Pot dispensaries will delete customers information if bill becomes law

Salem, Ore. — Oregon lawmakers are taking steps to protect recreational cannabis users personal information. Senate bill 863 prohibits dispensaries from keeping record of customers’ names and birth dates.

It passed both the house and the senate and is now headed to the governor’s desk for signature. NBC5 spoke with a local dispensary about what will change for the store and it’s customers.

“There will be a few little changes here and there,” Talent Health Club General Manager, Andrew Robison says, “but I think overall it’s a really great step forward towards normalization of cannabis.”
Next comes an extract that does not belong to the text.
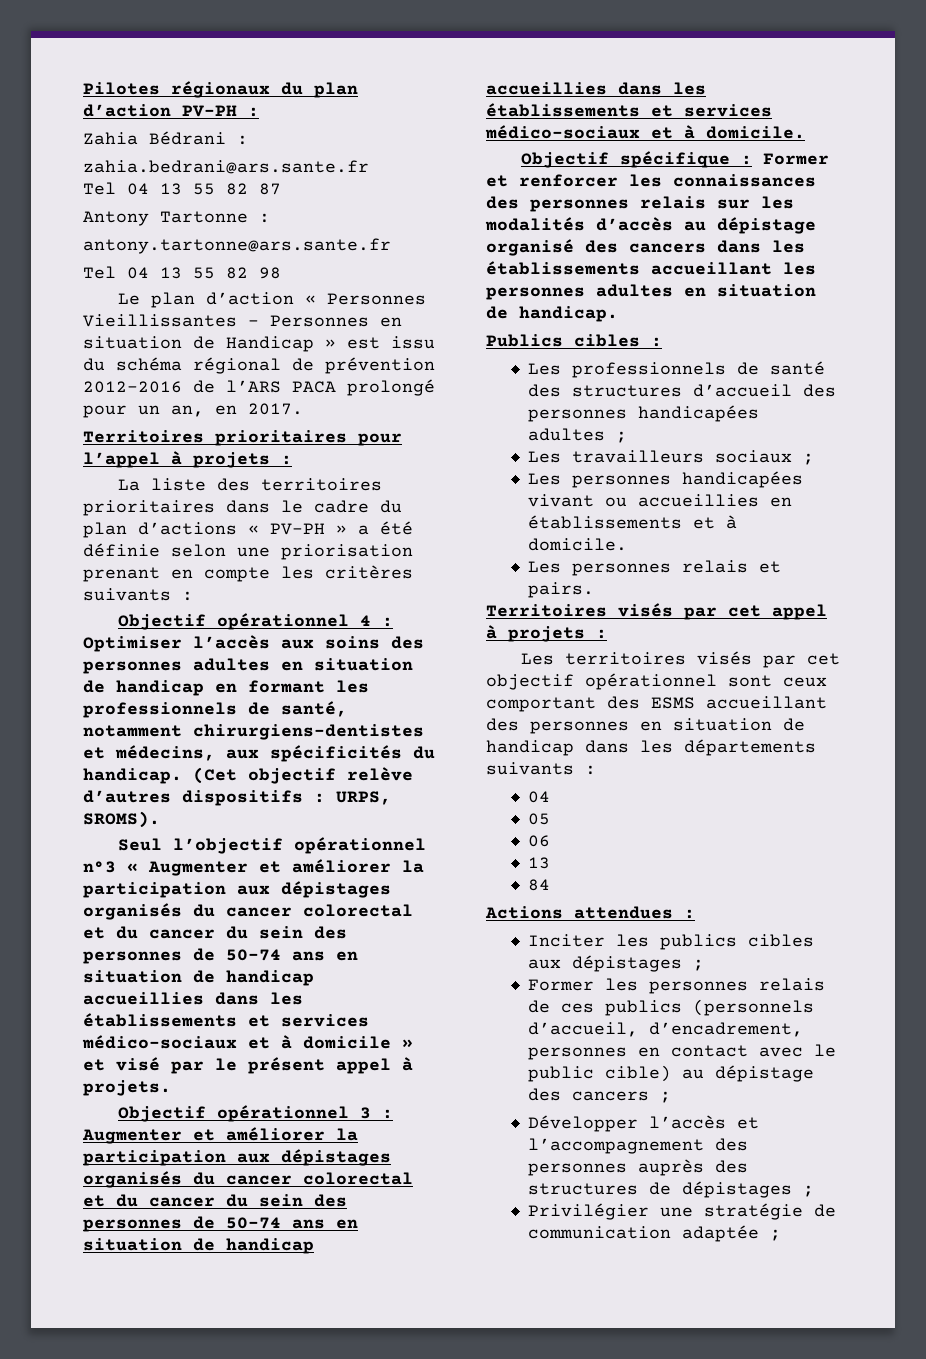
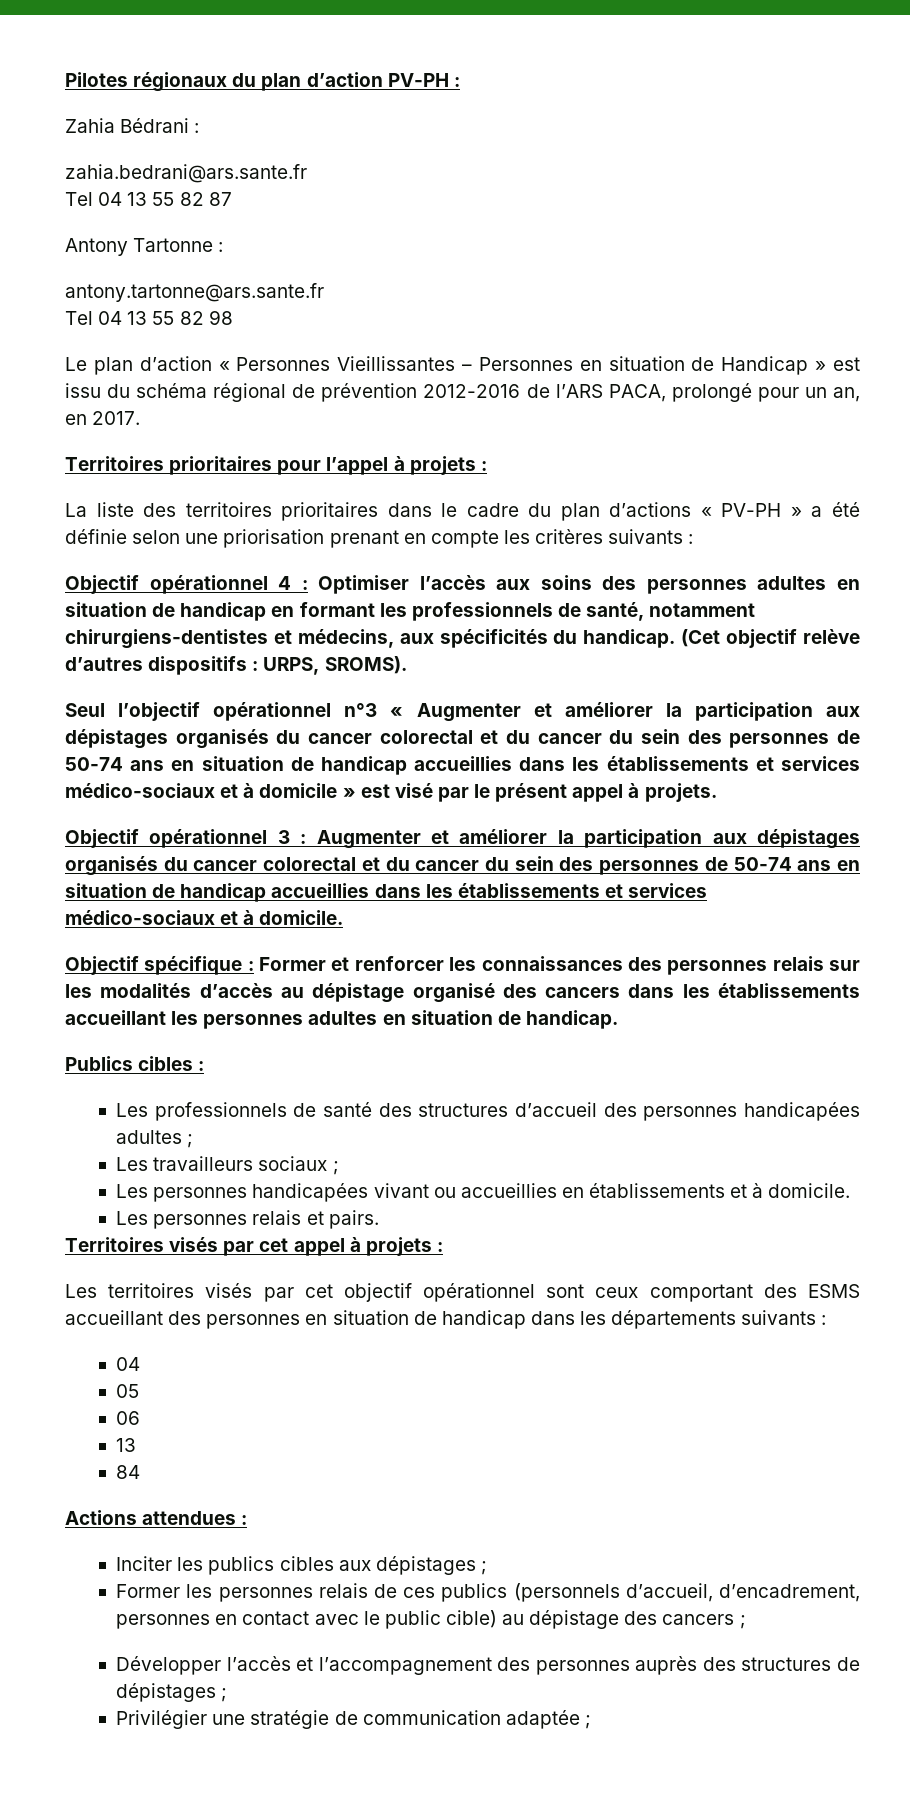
[292,381,336,393] PACA -> [608,384,666,402] PACA,
[83,1059,105,1071] et -> [360,784,390,798] est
When customers buy recreational pot, dispensaries use information like their name and birth date to keep track of how much they’ve purchased. But if a bill on the governor’s desk becomes law, keeping that information on hand for more than 48 hours would be illegal.

“We’ll have to do a little bit of extra leg work on our end,” Robison says, “but also the burden is going to come a little bit on the point of sale providers end because they’ll have to delete that information that is already stored in our systems.”

The move comes amid some uncertainty regarding whether the federal government will crack down on recreational marijuana.

Talent Health Club Assistant Manager, Casey Casebier thinks customers will welcome the change.

“We have a lot of customers that come in and they just don’t want to give you their information to begin with,” Casebier says.

If passed, dispensaries have 30 days to destroy current records. People will then be put into the system each time they visit, and that information will be wiped no more than 48 hours later. It’s one additional step in the process, but one dispensary managers say ensures another layer of protection and privacy for Oregonians.

“Any time our privacy is being protected it’s a good thing,” Casebier says.

“We deserve to be treated normally,” Robison says, “and allowed to consume whatever we want without being tracked.”

None of the legislators from southern Oregon voted against the bill. However,  Alan DeBoer didn’t vote.

The bill does declare an emergency. It says it’s necessary for the preservation of public peace, health and safety.   Because of that it would go into effect immediately when the governor signs it.